Data entries:

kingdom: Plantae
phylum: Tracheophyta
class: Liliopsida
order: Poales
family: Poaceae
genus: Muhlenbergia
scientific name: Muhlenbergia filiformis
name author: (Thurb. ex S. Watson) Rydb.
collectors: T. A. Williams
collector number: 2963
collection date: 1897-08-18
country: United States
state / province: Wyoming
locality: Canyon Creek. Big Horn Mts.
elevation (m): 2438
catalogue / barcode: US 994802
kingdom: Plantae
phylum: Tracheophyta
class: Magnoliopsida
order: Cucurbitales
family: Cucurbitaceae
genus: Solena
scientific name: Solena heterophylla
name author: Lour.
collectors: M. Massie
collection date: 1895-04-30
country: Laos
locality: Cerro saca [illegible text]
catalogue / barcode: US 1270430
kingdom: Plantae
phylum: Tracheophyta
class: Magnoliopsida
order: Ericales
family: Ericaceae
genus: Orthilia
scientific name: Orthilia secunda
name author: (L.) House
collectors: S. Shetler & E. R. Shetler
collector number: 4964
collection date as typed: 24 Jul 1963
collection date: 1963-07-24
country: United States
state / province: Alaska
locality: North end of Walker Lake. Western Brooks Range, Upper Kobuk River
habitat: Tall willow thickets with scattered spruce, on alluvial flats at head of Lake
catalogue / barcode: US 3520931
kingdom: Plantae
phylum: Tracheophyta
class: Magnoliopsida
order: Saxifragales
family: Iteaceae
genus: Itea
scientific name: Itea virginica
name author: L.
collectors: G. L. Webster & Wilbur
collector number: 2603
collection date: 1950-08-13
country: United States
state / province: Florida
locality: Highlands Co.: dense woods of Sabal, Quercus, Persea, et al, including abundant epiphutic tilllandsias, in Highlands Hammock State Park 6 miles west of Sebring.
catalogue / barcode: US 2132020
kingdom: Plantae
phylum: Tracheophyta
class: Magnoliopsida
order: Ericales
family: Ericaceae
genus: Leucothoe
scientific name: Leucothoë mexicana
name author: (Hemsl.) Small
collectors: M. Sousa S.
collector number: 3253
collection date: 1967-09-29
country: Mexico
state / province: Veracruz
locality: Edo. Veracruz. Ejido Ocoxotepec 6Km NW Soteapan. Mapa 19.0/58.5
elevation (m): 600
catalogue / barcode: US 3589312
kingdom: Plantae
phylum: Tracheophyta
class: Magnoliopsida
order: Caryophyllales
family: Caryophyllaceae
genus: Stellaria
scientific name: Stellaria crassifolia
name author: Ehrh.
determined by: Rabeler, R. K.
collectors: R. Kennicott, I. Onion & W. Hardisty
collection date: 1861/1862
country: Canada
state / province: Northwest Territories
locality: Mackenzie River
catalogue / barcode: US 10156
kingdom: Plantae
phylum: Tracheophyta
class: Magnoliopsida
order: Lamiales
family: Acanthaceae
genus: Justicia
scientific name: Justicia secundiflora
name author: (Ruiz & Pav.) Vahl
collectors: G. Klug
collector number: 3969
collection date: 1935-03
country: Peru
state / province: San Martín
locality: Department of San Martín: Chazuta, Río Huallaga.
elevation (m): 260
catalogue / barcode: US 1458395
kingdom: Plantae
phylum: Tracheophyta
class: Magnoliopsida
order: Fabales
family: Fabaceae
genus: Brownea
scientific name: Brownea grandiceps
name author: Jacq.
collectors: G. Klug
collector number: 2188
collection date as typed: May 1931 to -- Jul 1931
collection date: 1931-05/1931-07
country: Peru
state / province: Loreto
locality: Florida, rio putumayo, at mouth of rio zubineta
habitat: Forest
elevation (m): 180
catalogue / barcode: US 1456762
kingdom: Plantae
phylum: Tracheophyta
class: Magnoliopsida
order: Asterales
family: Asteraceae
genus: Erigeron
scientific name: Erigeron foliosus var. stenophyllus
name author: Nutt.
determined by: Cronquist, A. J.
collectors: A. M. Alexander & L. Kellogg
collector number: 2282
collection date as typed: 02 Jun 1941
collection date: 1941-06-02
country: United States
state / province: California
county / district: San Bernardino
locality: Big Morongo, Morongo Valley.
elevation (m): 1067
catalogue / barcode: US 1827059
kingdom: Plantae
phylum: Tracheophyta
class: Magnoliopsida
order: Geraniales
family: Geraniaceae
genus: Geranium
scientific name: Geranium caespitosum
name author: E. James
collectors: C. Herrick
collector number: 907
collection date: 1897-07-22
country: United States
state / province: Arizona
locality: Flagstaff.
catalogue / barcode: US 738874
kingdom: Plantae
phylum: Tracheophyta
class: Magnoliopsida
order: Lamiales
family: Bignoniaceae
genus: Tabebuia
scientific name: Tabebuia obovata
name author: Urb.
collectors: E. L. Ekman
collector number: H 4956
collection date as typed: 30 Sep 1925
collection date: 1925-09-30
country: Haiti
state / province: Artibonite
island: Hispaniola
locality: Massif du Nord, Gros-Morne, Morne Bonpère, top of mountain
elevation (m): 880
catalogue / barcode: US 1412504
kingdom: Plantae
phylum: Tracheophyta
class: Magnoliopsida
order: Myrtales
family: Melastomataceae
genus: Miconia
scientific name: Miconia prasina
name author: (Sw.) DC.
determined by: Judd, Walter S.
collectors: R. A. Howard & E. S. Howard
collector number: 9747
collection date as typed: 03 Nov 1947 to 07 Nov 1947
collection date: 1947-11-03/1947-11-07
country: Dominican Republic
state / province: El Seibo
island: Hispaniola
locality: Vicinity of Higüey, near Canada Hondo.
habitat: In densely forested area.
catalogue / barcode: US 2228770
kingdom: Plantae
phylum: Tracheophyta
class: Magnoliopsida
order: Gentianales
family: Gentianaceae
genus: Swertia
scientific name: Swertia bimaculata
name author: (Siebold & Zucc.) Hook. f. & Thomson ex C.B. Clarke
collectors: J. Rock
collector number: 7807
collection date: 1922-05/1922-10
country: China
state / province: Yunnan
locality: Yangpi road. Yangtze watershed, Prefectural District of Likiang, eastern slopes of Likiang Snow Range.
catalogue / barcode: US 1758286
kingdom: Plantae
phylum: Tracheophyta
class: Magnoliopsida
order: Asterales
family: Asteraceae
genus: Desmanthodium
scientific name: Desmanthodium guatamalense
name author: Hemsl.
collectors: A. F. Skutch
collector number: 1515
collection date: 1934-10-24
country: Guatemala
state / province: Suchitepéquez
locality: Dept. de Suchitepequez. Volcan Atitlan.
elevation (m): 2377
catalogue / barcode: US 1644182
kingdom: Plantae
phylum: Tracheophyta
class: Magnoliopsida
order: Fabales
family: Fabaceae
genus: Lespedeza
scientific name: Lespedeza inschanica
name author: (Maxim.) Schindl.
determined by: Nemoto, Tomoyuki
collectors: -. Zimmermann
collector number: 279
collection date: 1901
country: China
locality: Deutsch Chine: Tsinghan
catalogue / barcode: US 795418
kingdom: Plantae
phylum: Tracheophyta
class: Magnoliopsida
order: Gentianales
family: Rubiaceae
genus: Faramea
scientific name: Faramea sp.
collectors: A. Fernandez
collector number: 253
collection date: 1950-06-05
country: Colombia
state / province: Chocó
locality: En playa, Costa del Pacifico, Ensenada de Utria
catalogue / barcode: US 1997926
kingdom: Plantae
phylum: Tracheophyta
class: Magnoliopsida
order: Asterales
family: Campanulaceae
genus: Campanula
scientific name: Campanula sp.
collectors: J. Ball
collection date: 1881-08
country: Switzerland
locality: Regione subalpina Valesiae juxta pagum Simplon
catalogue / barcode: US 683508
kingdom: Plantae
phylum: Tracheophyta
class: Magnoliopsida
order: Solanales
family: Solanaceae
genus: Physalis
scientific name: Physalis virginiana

- Task instructions -
Rewrite the data above with every "collectors" changed to "collected by", leaving all else as it is.

- Worked answer -
kingdom: Plantae
phylum: Tracheophyta
class: Liliopsida
order: Poales
family: Poaceae
genus: Muhlenbergia
scientific name: Muhlenbergia filiformis
name author: (Thurb. ex S. Watson) Rydb.
collected by: T. A. Williams
collector number: 2963
collection date: 1897-08-18
country: United States
state / province: Wyoming
locality: Canyon Creek. Big Horn Mts.
elevation (m): 2438
catalogue / barcode: US 994802
kingdom: Plantae
phylum: Tracheophyta
class: Magnoliopsida
order: Cucurbitales
family: Cucurbitaceae
genus: Solena
scientific name: Solena heterophylla
name author: Lour.
collected by: M. Massie
collection date: 1895-04-30
country: Laos
locality: Cerro saca [illegible text]
catalogue / barcode: US 1270430
kingdom: Plantae
phylum: Tracheophyta
class: Magnoliopsida
order: Ericales
family: Ericaceae
genus: Orthilia
scientific name: Orthilia secunda
name author: (L.) House
collected by: S. Shetler & E. R. Shetler
collector number: 4964
collection date as typed: 24 Jul 1963
collection date: 1963-07-24
country: United States
state / province: Alaska
locality: North end of Walker Lake. Western Brooks Range, Upper Kobuk River
habitat: Tall willow thickets with scattered spruce, on alluvial flats at head of Lake
catalogue / barcode: US 3520931
kingdom: Plantae
phylum: Tracheophyta
class: Magnoliopsida
order: Saxifragales
family: Iteaceae
genus: Itea
scientific name: Itea virginica
name author: L.
collected by: G. L. Webster & Wilbur
collector number: 2603
collection date: 1950-08-13
country: United States
state / province: Florida
locality: Highlands Co.: dense woods of Sabal, Quercus, Persea, et al, including abundant epiphutic tilllandsias, in Highlands Hammock State Park 6 miles west of Sebring.
catalogue / barcode: US 2132020
kingdom: Plantae
phylum: Tracheophyta
class: Magnoliopsida
order: Ericales
family: Ericaceae
genus: Leucothoe
scientific name: Leucothoë mexicana
name author: (Hemsl.) Small
collected by: M. Sousa S.
collector number: 3253
collection date: 1967-09-29
country: Mexico
state / province: Veracruz
locality: Edo. Veracruz. Ejido Ocoxotepec 6Km NW Soteapan. Mapa 19.0/58.5
elevation (m): 600
catalogue / barcode: US 3589312
kingdom: Plantae
phylum: Tracheophyta
class: Magnoliopsida
order: Caryophyllales
family: Caryophyllaceae
genus: Stellaria
scientific name: Stellaria crassifolia
name author: Ehrh.
determined by: Rabeler, R. K.
collected by: R. Kennicott, I. Onion & W. Hardisty
collection date: 1861/1862
country: Canada
state / province: Northwest Territories
locality: Mackenzie River
catalogue / barcode: US 10156
kingdom: Plantae
phylum: Tracheophyta
class: Magnoliopsida
order: Lamiales
family: Acanthaceae
genus: Justicia
scientific name: Justicia secundiflora
name author: (Ruiz & Pav.) Vahl
collected by: G. Klug
collector number: 3969
collection date: 1935-03
country: Peru
state / province: San Martín
locality: Department of San Martín: Chazuta, Río Huallaga.
elevation (m): 260
catalogue / barcode: US 1458395
kingdom: Plantae
phylum: Tracheophyta
class: Magnoliopsida
order: Fabales
family: Fabaceae
genus: Brownea
scientific name: Brownea grandiceps
name author: Jacq.
collected by: G. Klug
collector number: 2188
collection date as typed: May 1931 to -- Jul 1931
collection date: 1931-05/1931-07
country: Peru
state / province: Loreto
locality: Florida, rio putumayo, at mouth of rio zubineta
habitat: Forest
elevation (m): 180
catalogue / barcode: US 1456762
kingdom: Plantae
phylum: Tracheophyta
class: Magnoliopsida
order: Asterales
family: Asteraceae
genus: Erigeron
scientific name: Erigeron foliosus var. stenophyllus
name author: Nutt.
determined by: Cronquist, A. J.
collected by: A. M. Alexander & L. Kellogg
collector number: 2282
collection date as typed: 02 Jun 1941
collection date: 1941-06-02
country: United States
state / province: California
county / district: San Bernardino
locality: Big Morongo, Morongo Valley.
elevation (m): 1067
catalogue / barcode: US 1827059
kingdom: Plantae
phylum: Tracheophyta
class: Magnoliopsida
order: Geraniales
family: Geraniaceae
genus: Geranium
scientific name: Geranium caespitosum
name author: E. James
collected by: C. Herrick
collector number: 907
collection date: 1897-07-22
country: United States
state / province: Arizona
locality: Flagstaff.
catalogue / barcode: US 738874
kingdom: Plantae
phylum: Tracheophyta
class: Magnoliopsida
order: Lamiales
family: Bignoniaceae
genus: Tabebuia
scientific name: Tabebuia obovata
name author: Urb.
collected by: E. L. Ekman
collector number: H 4956
collection date as typed: 30 Sep 1925
collection date: 1925-09-30
country: Haiti
state / province: Artibonite
island: Hispaniola
locality: Massif du Nord, Gros-Morne, Morne Bonpère, top of mountain
elevation (m): 880
catalogue / barcode: US 1412504
kingdom: Plantae
phylum: Tracheophyta
class: Magnoliopsida
order: Myrtales
family: Melastomataceae
genus: Miconia
scientific name: Miconia prasina
name author: (Sw.) DC.
determined by: Judd, Walter S.
collected by: R. A. Howard & E. S. Howard
collector number: 9747
collection date as typed: 03 Nov 1947 to 07 Nov 1947
collection date: 1947-11-03/1947-11-07
country: Dominican Republic
state / province: El Seibo
island: Hispaniola
locality: Vicinity of Higüey, near Canada Hondo.
habitat: In densely forested area.
catalogue / barcode: US 2228770
kingdom: Plantae
phylum: Tracheophyta
class: Magnoliopsida
order: Gentianales
family: Gentianaceae
genus: Swertia
scientific name: Swertia bimaculata
name author: (Siebold & Zucc.) Hook. f. & Thomson ex C.B. Clarke
collected by: J. Rock
collector number: 7807
collection date: 1922-05/1922-10
country: China
state / province: Yunnan
locality: Yangpi road. Yangtze watershed, Prefectural District of Likiang, eastern slopes of Likiang Snow Range.
catalogue / barcode: US 1758286
kingdom: Plantae
phylum: Tracheophyta
class: Magnoliopsida
order: Asterales
family: Asteraceae
genus: Desmanthodium
scientific name: Desmanthodium guatamalense
name author: Hemsl.
collected by: A. F. Skutch
collector number: 1515
collection date: 1934-10-24
country: Guatemala
state / province: Suchitepéquez
locality: Dept. de Suchitepequez. Volcan Atitlan.
elevation (m): 2377
catalogue / barcode: US 1644182
kingdom: Plantae
phylum: Tracheophyta
class: Magnoliopsida
order: Fabales
family: Fabaceae
genus: Lespedeza
scientific name: Lespedeza inschanica
name author: (Maxim.) Schindl.
determined by: Nemoto, Tomoyuki
collected by: -. Zimmermann
collector number: 279
collection date: 1901
country: China
locality: Deutsch Chine: Tsinghan
catalogue / barcode: US 795418
kingdom: Plantae
phylum: Tracheophyta
class: Magnoliopsida
order: Gentianales
family: Rubiaceae
genus: Faramea
scientific name: Faramea sp.
collected by: A. Fernandez
collector number: 253
collection date: 1950-06-05
country: Colombia
state / province: Chocó
locality: En playa, Costa del Pacifico, Ensenada de Utria
catalogue / barcode: US 1997926
kingdom: Plantae
phylum: Tracheophyta
class: Magnoliopsida
order: Asterales
family: Campanulaceae
genus: Campanula
scientific name: Campanula sp.
collected by: J. Ball
collection date: 1881-08
country: Switzerland
locality: Regione subalpina Valesiae juxta pagum Simplon
catalogue / barcode: US 683508
kingdom: Plantae
phylum: Tracheophyta
class: Magnoliopsida
order: Solanales
family: Solanaceae
genus: Physalis
scientific name: Physalis virginiana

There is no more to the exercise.